In the early days, there were no retail blocks — now Herbivore can be found in all good supermarkets in the butter aisle — just commercial-sized sheets for cafés, restaurants and bakeries. When Tart Bakery in Auckland won best vegan pie in the country with pastry made with Herbivore, Brown knew the business had legs. Just 10 weeks after diversifying into retail butter, Herbivore won the Foodstuffs Emerge award for new products. Partners soon came on board to help Brown with the business.

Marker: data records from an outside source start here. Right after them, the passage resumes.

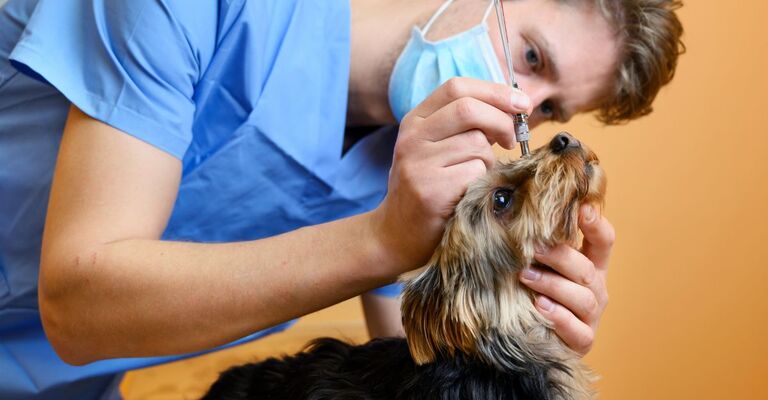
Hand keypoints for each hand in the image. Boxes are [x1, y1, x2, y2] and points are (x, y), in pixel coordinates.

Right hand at [370, 77, 531, 274]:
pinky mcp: (430, 190)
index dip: (495, 91)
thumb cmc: (429, 188)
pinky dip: (482, 183)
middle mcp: (412, 137)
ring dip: (489, 162)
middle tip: (512, 141)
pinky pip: (476, 173)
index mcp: (415, 121)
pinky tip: (468, 194)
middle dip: (502, 122)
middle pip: (469, 109)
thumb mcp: (437, 149)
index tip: (522, 103)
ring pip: (477, 144)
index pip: (457, 87)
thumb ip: (466, 125)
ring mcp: (418, 163)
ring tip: (474, 178)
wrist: (396, 235)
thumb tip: (517, 105)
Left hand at [519, 204, 614, 354]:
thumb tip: (514, 210)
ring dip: (553, 285)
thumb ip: (536, 244)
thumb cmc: (533, 293)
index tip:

He’s still travelling the world, introducing food purveyors, bakers and chefs to Herbivore. It’s exported to Hong Kong and Thailand. Deals with the USA are in the pipeline. It means Brown, who lives with his wife and three of his four children on a lifestyle block, works strange hours, dealing with the US, UK and Asia early in the morning, and again once his boys are in bed at night. He grows kiwifruit and raises beef on their land, and won’t be giving up meat or bovine butter any time soon.
“I’m a real foodie,” he says. “At home we use Herbivore as our butter 85 percent of the time, but I use cow butter in my mashed potatoes. I think of Herbivore like brown sugar; an alternative that has its place in every kitchen.
“I don’t think I’ll ever stop,” he says. “For me, it’s got to be fun. And fun is connecting with people and doing deals.”